What the exercise asks: Each record below should be reproduced as it is written, with pictures left out entirely.

START Record set

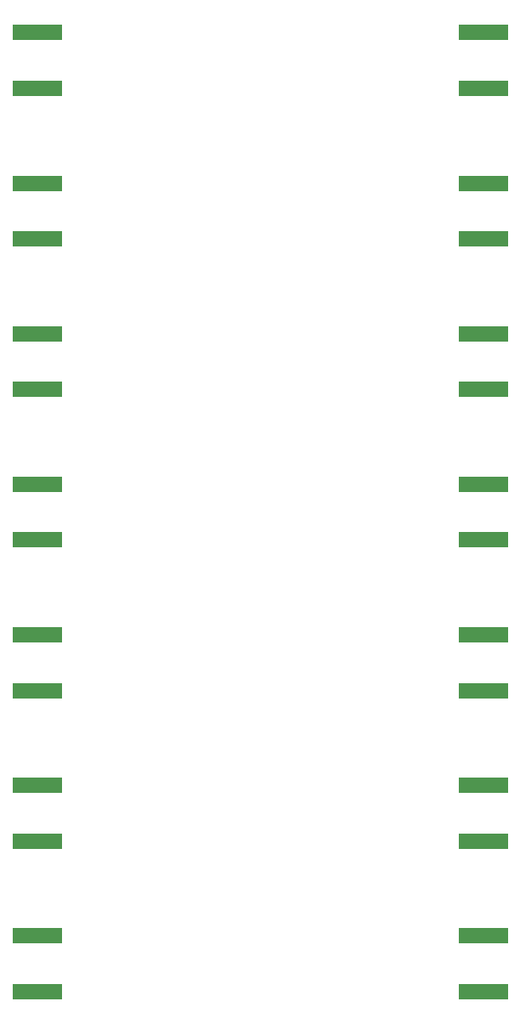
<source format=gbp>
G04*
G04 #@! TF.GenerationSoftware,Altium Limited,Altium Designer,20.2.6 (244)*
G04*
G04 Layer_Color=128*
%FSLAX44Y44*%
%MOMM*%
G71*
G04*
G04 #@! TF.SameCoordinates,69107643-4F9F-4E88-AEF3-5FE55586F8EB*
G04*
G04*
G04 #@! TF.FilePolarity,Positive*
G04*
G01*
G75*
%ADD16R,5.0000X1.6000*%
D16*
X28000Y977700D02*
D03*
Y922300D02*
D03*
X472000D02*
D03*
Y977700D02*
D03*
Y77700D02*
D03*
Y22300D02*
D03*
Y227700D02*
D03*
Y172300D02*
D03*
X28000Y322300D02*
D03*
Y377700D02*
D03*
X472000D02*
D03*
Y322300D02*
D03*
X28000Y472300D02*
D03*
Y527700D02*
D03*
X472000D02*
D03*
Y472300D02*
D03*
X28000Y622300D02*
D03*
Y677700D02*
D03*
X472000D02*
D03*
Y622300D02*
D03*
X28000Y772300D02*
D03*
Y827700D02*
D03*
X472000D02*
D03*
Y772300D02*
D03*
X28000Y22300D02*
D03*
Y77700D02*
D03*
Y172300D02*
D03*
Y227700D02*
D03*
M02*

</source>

END Record set

Response:
<source format=gbp>
G04*
G04 #@! TF.GenerationSoftware,Altium Limited,Altium Designer,20.2.6 (244)*
G04*
G04 Layer_Color=128*
%FSLAX44Y44*%
%MOMM*%
G71*
G04*
G04 #@! TF.SameCoordinates,69107643-4F9F-4E88-AEF3-5FE55586F8EB*
G04*
G04*
G04 #@! TF.FilePolarity,Positive*
G04*
G01*
G75*
%ADD16R,5.0000X1.6000*%
D16*
X28000Y977700D02*
D03*
Y922300D02*
D03*
X472000D02*
D03*
Y977700D02*
D03*
Y77700D02*
D03*
Y22300D02*
D03*
Y227700D02*
D03*
Y172300D02*
D03*
X28000Y322300D02*
D03*
Y377700D02*
D03*
X472000D02*
D03*
Y322300D02*
D03*
X28000Y472300D02*
D03*
Y527700D02*
D03*
X472000D02*
D03*
Y472300D02*
D03*
X28000Y622300D02*
D03*
Y677700D02*
D03*
X472000D02*
D03*
Y622300D02*
D03*
X28000Y772300D02*
D03*
Y827700D02*
D03*
X472000D02*
D03*
Y772300D02*
D03*
X28000Y22300D02*
D03*
Y77700D02*
D03*
Y172300D02*
D03*
Y227700D02*
D03*
M02*

</source>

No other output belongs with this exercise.